Enrollment began 40 years ago with 112 students and is now over 3,000. The University has gradually expanded its facilities to meet its growing needs. The Institute for Hotel Management and Tourism is among the University’s more distinctive programs.

My tour of the campus included a wonderful lunch there, served by enthusiastic students preparing to work in the hospitality industry. The Faculties of Arts, Science, Education, Nursing and Business Administration also grew in response to the needs of the community as has the Institute for Community Partnership which offers continuing education and professional development programs.
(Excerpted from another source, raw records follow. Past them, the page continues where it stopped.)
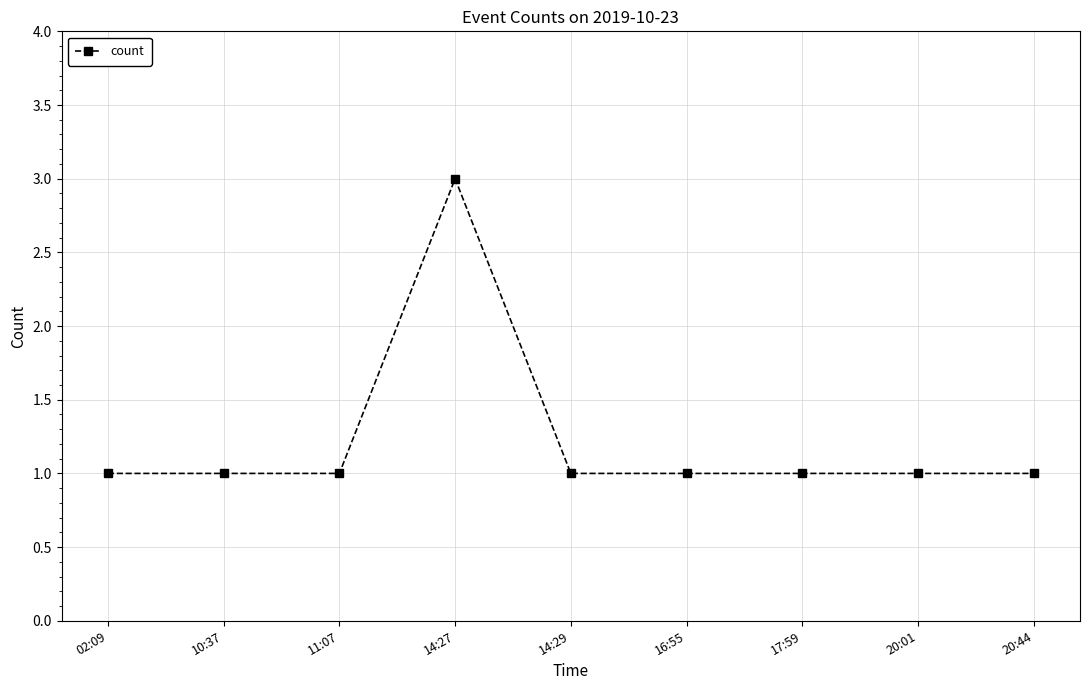

Does the chart display data point markers on the line(s)?

Yes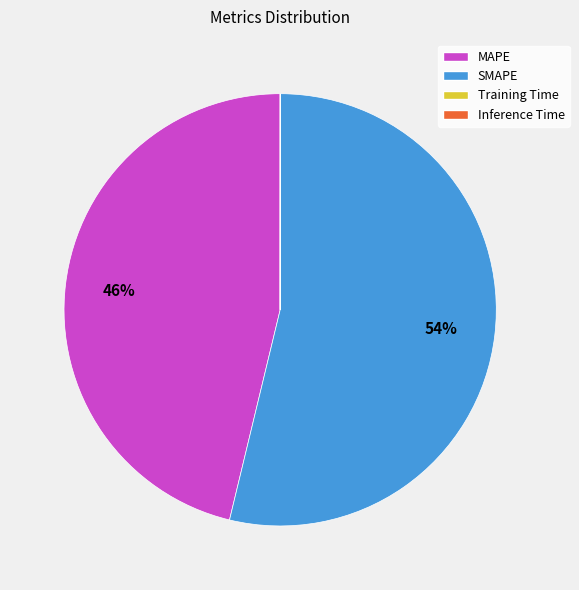

To the nearest percent, what is the average slice percentage?

25%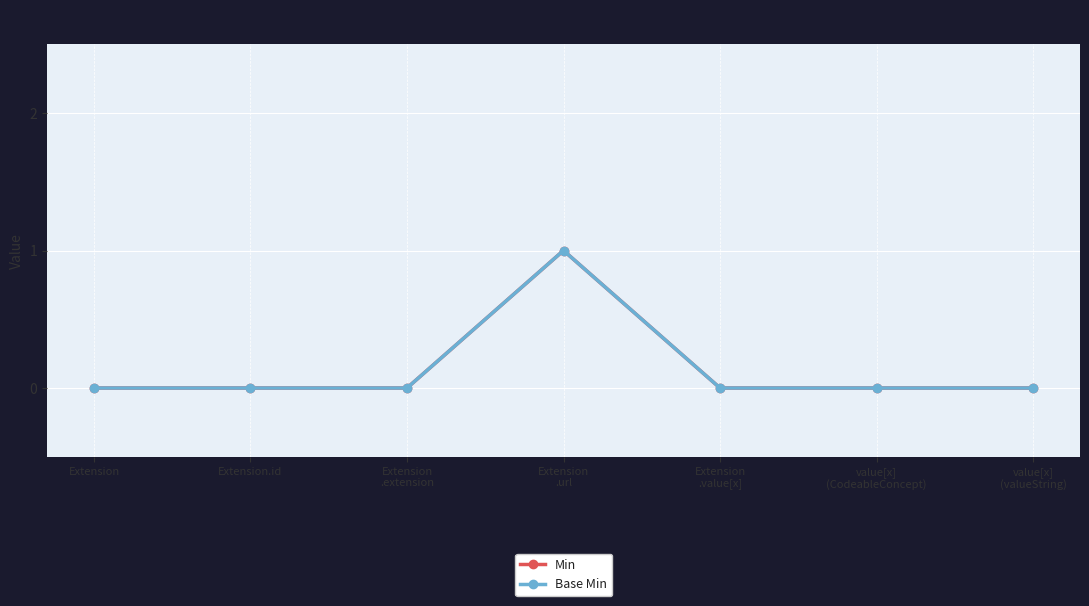

Does the chart have visible grid lines?

Yes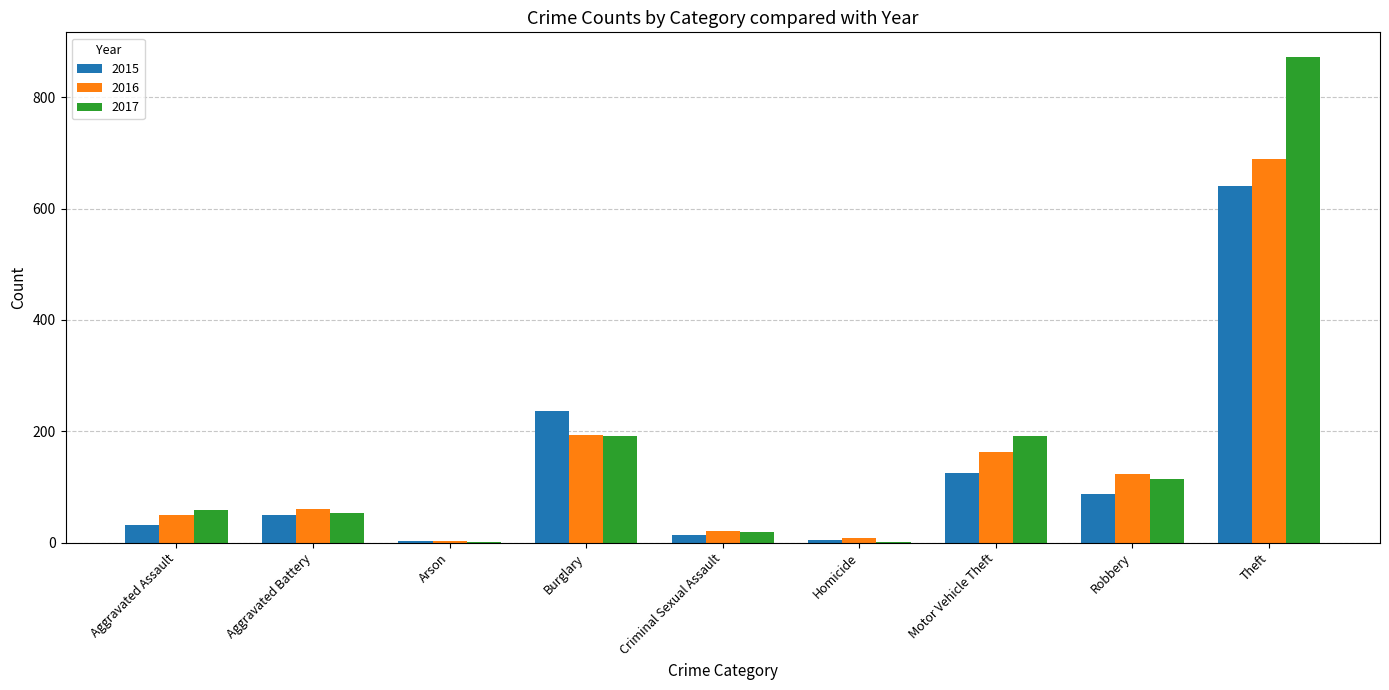

Which series changed the most between Motor Vehicle Theft and Robbery?

2017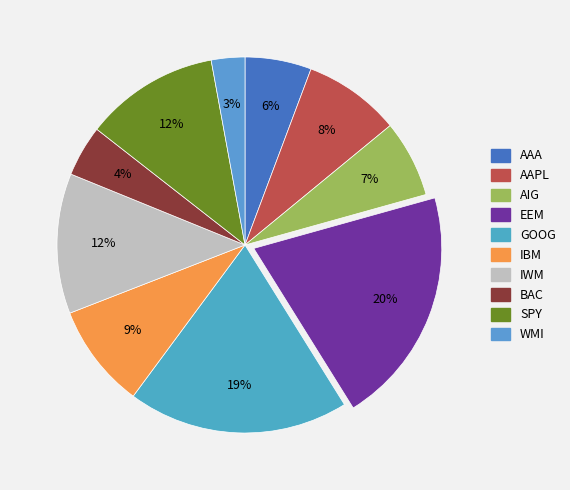

How many slices are in this pie chart?

10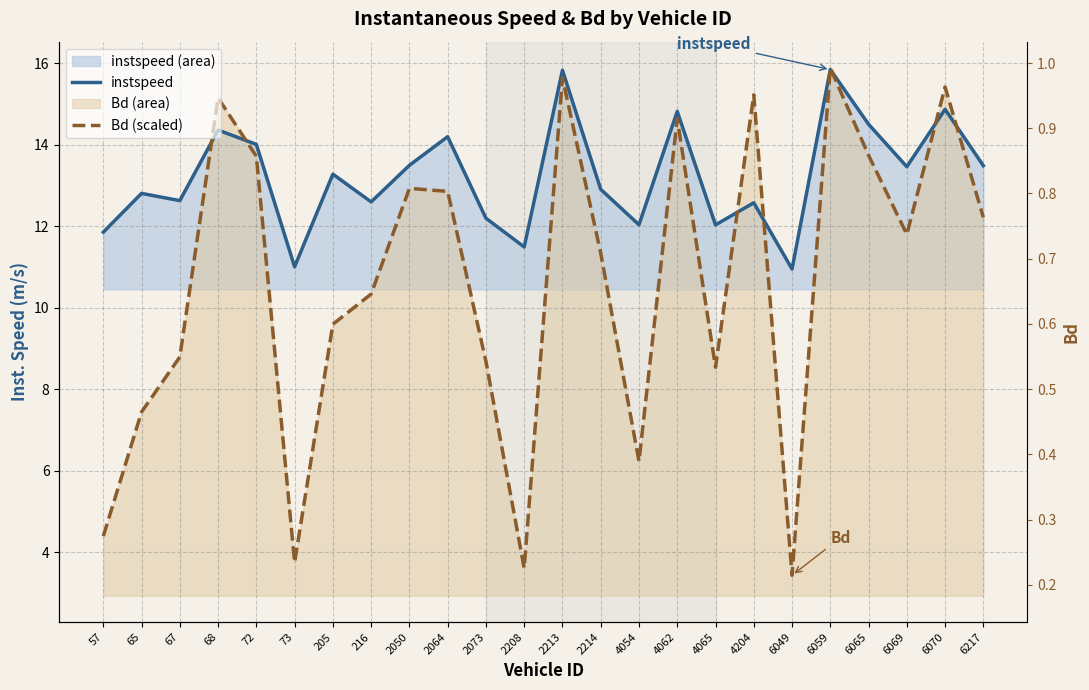

At which label is Bd (scaled) closest to 9?

67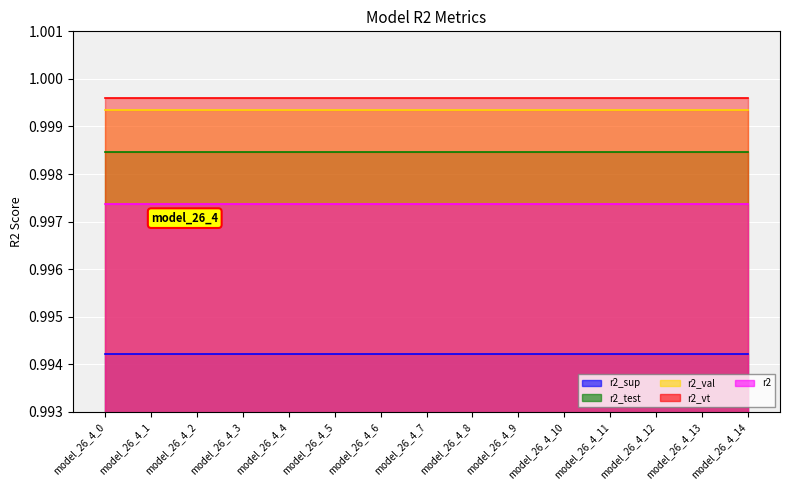

Rank the categories by r2_sup value from lowest to highest.

model_26_4_0, model_26_4_1, model_26_4_2, model_26_4_3, model_26_4_4, model_26_4_5, model_26_4_6, model_26_4_7, model_26_4_8, model_26_4_9, model_26_4_10, model_26_4_11, model_26_4_12, model_26_4_13, model_26_4_14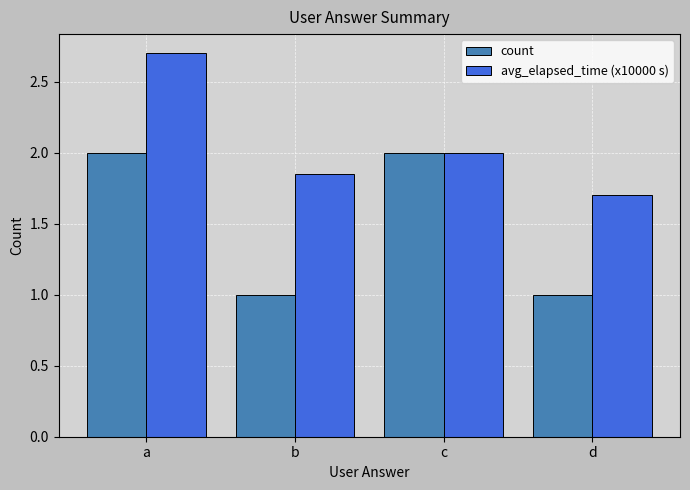

How many categories are shown in the chart?

4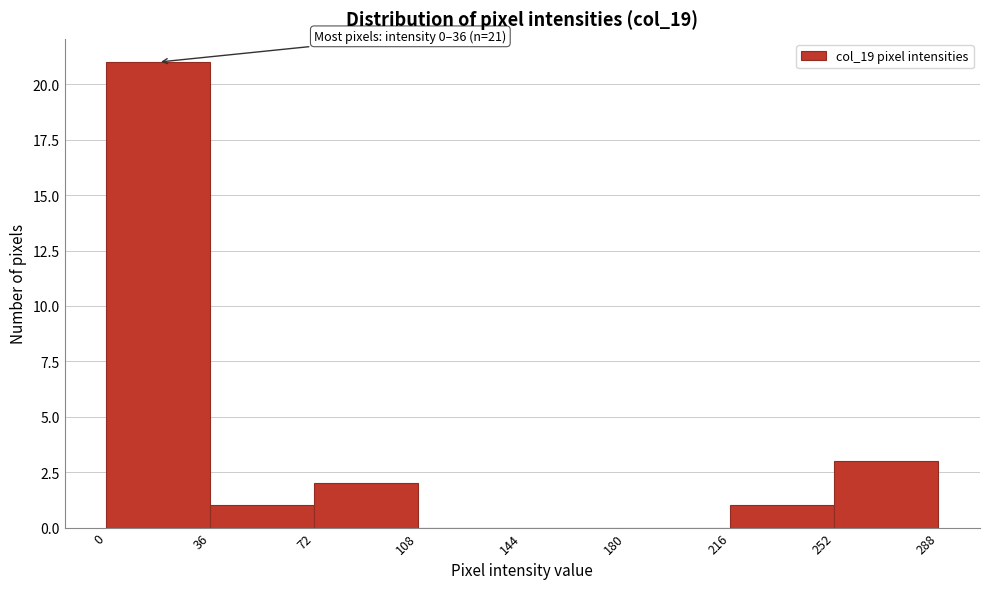

Over which range of the x-axis is the bar tallest?

0 to 36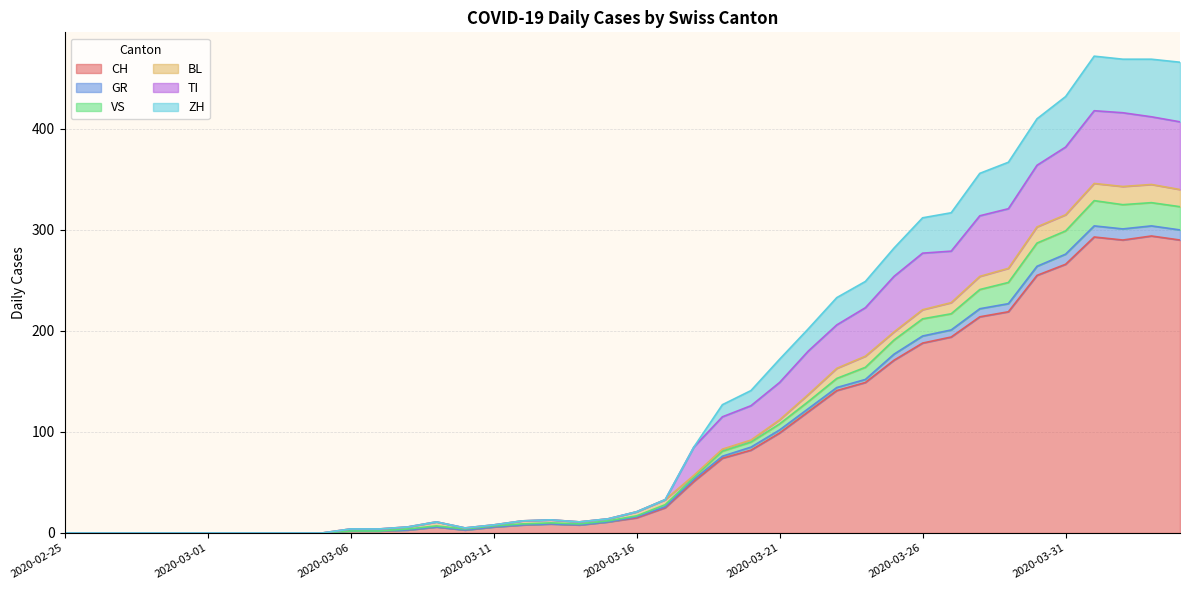

At which category does the chart reach its peak across all series?

2020-04-01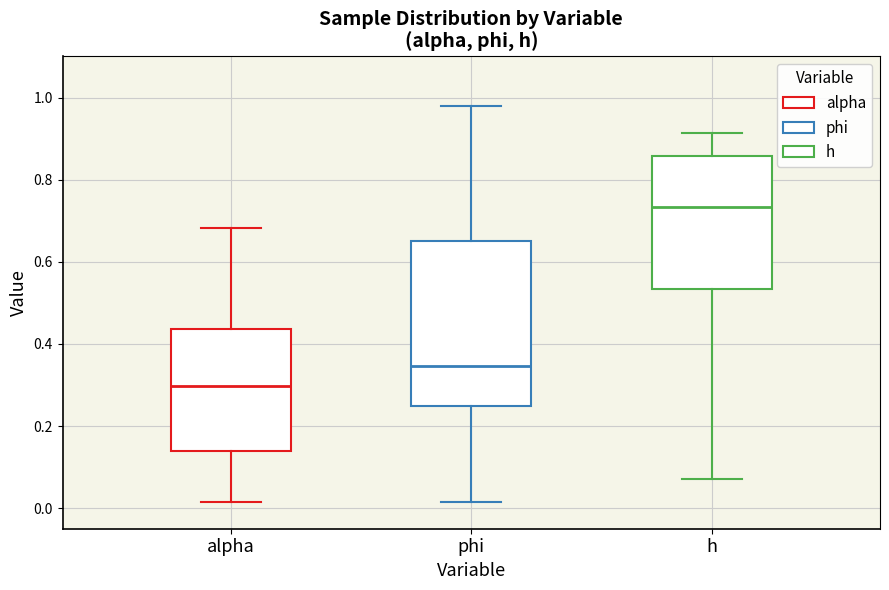

Reading left to right, read every box against the y-axis: the position of its median line, the range the box covers, and the ends of its whiskers. The values are not printed on the chart, so give them approximately, as read against the axis.

alpha: median 0.30, box 0.14 to 0.44, whiskers 0.02 to 0.68
phi: median 0.34, box 0.24 to 0.66, whiskers 0.02 to 0.98
h: median 0.74, box 0.54 to 0.86, whiskers 0.08 to 0.92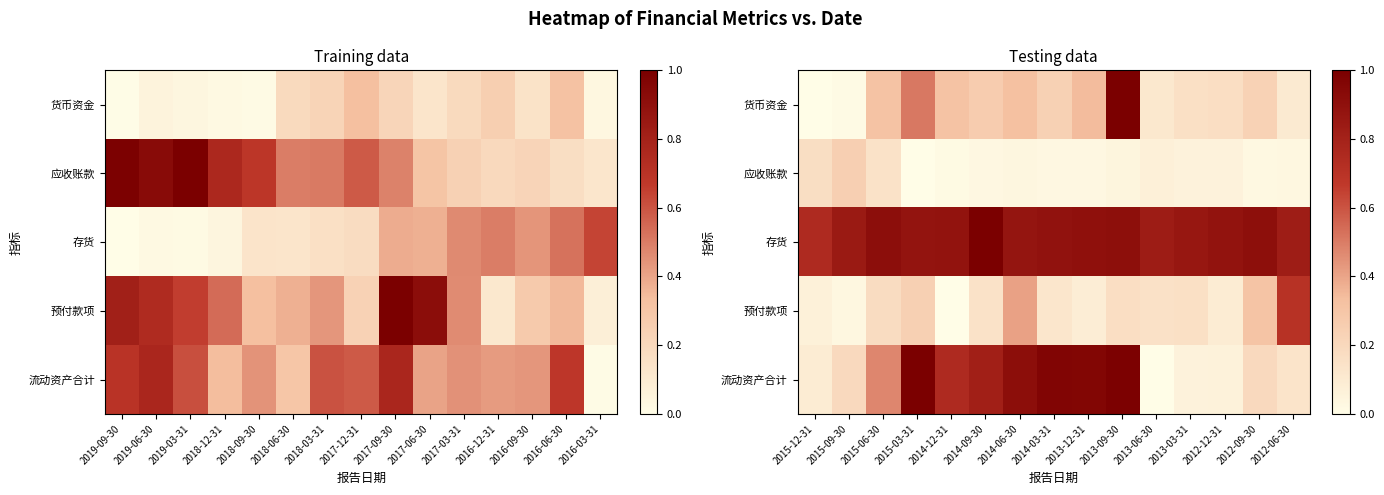

Which series has the widest spread of values?

货币资金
Despite being closed twelve times by order of the Israeli military (once for a full three years), classes have continued to be held on and off-campus. Curfews, travel restrictions, military harassment, and the negative impact of the Israeli military occupation of the West Bank, are factors faced daily by the University’s 3,000 students. Most of the more than 12,000 graduates are employed in the West Bank, East Jerusalem and Gaza in various professions and leadership positions, though some have migrated.

The University’s story is one of courage in the face of adversity and injustice—working together to build a different future.

I visited the campus again to say Mass for the Brothers’ community, and as I was driven back to Tantur through the military checkpoint, I thought to myself that Fr. Francis Douglas would be proud of Brother Peter’s dedication to youth, his coping with adversity, his going about the Lord’s business in an occupied country.